• _WORK INSTRUCTIONS_
Range to reproduce from the entries below: the line with "middle dip: (197, 134)", the line with "index pip: (365, 56)", and every line in between. Give them exactly and give nothing else.

• _DATA RECORDS_
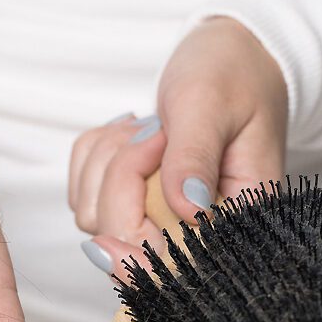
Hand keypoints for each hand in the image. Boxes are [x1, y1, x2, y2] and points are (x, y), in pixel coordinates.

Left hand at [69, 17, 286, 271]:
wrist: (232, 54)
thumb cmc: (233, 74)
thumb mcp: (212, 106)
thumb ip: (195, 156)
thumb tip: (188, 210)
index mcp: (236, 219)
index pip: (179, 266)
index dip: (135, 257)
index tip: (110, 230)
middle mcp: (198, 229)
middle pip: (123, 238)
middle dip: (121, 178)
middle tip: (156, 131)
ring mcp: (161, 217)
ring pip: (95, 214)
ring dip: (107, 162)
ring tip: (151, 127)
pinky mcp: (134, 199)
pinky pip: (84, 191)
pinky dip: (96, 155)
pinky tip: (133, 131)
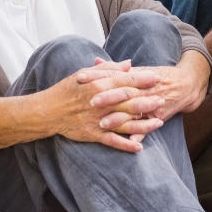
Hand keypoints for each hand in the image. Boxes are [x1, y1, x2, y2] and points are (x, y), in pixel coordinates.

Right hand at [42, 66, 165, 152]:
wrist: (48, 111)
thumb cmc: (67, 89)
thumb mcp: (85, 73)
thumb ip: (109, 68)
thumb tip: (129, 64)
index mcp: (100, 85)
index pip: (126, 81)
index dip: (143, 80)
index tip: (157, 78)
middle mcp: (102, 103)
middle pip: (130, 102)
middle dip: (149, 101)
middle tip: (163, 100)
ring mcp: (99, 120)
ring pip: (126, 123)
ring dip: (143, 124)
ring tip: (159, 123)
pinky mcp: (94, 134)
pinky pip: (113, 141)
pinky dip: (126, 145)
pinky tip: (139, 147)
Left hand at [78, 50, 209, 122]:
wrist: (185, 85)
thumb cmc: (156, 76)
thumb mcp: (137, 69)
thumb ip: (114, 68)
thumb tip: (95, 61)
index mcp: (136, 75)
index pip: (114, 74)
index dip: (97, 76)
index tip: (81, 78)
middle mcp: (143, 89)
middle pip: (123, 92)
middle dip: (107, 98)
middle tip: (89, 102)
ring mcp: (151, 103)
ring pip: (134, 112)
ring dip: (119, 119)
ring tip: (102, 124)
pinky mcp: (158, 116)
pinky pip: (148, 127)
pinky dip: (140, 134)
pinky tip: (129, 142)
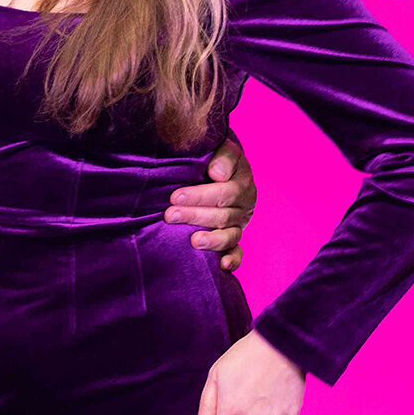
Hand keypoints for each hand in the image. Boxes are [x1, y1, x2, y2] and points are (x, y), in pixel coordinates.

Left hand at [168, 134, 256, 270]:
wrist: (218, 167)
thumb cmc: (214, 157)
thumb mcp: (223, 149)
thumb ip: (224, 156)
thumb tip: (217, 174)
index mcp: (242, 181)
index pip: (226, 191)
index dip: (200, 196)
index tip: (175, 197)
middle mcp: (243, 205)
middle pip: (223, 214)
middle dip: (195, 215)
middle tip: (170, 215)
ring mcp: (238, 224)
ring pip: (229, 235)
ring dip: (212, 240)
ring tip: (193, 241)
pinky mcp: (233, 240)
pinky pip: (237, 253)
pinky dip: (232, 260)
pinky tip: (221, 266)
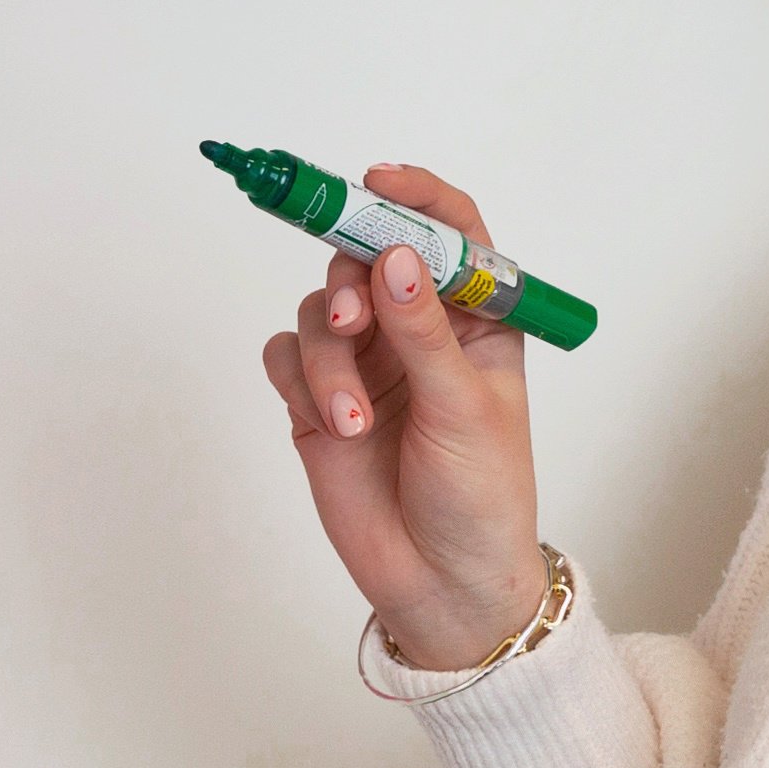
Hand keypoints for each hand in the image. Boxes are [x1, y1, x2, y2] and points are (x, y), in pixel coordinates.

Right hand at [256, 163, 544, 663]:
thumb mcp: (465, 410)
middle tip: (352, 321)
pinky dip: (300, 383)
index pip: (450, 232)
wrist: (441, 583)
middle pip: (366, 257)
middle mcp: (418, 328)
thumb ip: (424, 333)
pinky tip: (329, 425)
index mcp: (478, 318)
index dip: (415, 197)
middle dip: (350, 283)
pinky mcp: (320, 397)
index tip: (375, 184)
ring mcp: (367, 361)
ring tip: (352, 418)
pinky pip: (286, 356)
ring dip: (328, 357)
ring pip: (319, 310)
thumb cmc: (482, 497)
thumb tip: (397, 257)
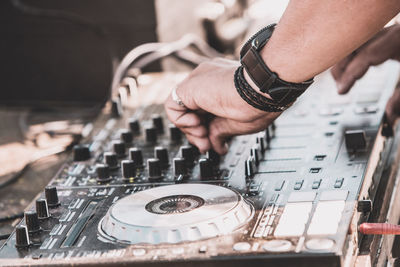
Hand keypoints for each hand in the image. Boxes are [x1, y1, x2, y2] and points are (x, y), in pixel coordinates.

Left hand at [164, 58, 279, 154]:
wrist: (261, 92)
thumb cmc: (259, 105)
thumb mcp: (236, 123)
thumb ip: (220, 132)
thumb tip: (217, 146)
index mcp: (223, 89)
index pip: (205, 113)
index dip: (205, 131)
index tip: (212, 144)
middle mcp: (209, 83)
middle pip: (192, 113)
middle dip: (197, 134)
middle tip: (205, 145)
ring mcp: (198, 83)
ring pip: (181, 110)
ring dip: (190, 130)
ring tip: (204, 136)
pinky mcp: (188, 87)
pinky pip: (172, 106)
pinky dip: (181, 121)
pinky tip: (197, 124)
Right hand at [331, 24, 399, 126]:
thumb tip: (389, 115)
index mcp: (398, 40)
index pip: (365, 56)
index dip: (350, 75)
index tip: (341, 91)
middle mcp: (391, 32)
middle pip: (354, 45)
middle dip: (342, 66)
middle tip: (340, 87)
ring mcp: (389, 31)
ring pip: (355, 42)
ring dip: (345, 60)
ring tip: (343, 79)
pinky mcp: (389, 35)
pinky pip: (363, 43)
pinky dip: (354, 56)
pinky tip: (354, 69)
...
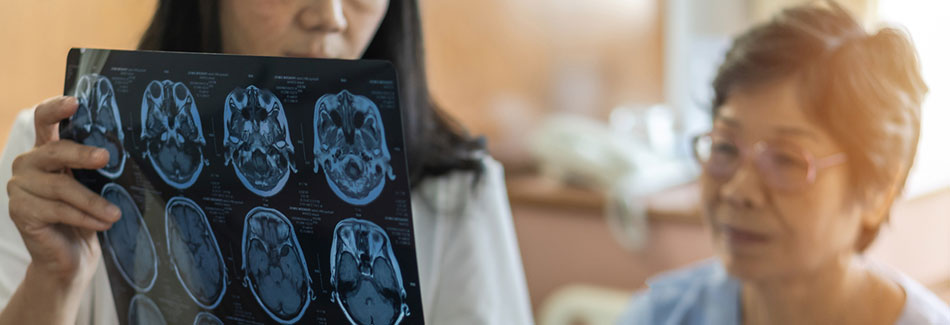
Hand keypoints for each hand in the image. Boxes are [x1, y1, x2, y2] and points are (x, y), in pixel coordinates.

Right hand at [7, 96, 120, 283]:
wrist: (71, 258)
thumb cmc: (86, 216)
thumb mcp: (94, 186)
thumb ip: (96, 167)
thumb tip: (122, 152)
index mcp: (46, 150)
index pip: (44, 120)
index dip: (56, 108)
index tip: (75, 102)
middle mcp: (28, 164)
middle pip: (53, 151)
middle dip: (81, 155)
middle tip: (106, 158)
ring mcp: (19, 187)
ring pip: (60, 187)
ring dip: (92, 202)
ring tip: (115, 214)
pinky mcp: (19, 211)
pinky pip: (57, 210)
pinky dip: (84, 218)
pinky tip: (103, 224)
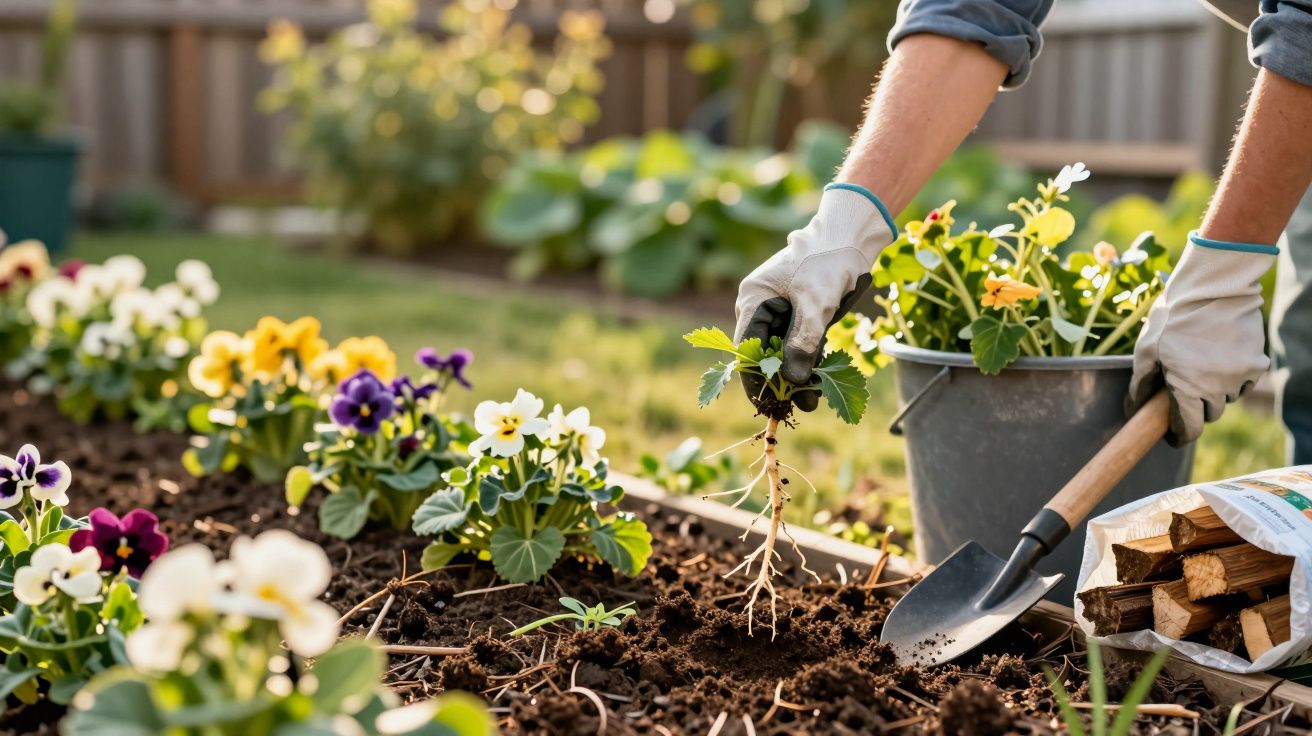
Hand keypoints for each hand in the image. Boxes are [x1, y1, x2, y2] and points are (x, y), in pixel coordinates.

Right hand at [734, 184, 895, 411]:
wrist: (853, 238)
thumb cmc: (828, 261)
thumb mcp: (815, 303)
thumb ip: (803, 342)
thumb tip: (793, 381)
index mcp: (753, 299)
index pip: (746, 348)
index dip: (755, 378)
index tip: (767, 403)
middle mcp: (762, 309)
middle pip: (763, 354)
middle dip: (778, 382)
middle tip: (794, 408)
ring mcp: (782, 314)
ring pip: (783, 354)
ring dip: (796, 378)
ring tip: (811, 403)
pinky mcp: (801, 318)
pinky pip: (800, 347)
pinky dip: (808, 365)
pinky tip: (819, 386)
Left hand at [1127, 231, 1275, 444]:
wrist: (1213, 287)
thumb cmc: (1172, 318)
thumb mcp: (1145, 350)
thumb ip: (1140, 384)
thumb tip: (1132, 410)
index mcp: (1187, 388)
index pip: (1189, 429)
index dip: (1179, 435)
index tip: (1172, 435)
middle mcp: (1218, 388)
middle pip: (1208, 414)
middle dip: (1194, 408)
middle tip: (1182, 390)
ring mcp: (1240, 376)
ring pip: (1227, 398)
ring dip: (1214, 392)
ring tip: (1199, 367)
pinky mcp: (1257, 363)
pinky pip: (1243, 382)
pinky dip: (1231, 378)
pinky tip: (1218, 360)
* * *
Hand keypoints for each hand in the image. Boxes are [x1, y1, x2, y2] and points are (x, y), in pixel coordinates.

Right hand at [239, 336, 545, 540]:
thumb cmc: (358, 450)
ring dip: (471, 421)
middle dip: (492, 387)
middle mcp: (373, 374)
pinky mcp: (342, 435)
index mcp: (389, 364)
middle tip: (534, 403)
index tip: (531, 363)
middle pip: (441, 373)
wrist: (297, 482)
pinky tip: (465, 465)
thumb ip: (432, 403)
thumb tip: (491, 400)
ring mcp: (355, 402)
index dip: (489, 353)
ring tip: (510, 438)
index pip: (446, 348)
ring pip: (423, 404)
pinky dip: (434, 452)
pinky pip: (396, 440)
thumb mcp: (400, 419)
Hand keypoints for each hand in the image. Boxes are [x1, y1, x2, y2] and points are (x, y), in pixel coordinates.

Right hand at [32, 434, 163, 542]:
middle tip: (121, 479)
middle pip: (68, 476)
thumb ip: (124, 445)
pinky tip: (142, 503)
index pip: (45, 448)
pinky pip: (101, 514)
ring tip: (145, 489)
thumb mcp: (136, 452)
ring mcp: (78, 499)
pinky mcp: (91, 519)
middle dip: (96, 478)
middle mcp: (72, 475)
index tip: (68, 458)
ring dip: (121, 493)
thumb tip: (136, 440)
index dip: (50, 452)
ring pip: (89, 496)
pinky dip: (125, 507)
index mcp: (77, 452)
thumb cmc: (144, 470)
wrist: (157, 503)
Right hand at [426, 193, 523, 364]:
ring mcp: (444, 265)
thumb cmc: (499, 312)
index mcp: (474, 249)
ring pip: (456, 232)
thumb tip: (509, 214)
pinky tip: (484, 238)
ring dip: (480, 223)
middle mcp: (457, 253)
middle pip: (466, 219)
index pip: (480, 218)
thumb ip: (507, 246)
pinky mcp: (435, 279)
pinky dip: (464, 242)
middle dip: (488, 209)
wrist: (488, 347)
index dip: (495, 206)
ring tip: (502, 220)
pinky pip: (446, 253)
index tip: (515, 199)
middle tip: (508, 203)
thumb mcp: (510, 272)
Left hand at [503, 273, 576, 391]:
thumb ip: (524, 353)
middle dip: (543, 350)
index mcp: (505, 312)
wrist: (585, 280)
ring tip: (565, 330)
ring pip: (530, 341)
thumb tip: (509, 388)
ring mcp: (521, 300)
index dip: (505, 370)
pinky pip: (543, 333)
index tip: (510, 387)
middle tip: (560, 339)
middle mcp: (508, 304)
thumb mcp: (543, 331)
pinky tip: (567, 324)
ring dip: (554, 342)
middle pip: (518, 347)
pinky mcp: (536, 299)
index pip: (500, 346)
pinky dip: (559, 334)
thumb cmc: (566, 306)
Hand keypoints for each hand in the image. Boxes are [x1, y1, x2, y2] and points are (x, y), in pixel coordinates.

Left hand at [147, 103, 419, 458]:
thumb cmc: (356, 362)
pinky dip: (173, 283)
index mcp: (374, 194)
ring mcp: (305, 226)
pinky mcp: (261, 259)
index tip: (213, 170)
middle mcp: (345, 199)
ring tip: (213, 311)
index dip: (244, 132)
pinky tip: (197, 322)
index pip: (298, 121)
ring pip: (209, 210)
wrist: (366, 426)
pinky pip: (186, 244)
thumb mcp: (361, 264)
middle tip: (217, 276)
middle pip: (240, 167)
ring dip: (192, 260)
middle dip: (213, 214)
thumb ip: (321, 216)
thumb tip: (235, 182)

• _SOLUTION TO THIS EXERCISE_
middle dip: (197, 134)
middle tip: (205, 145)
ring mcp: (198, 83)
ring pip: (181, 110)
ring dip: (190, 130)
ring tip: (204, 136)
pinky mcp: (188, 87)
pinky pip: (172, 106)
pinky dip: (181, 121)
pinky tip: (197, 124)
Right hand at [331, 24, 399, 126]:
thumb tip: (389, 115)
index mcp: (398, 40)
index pip: (365, 56)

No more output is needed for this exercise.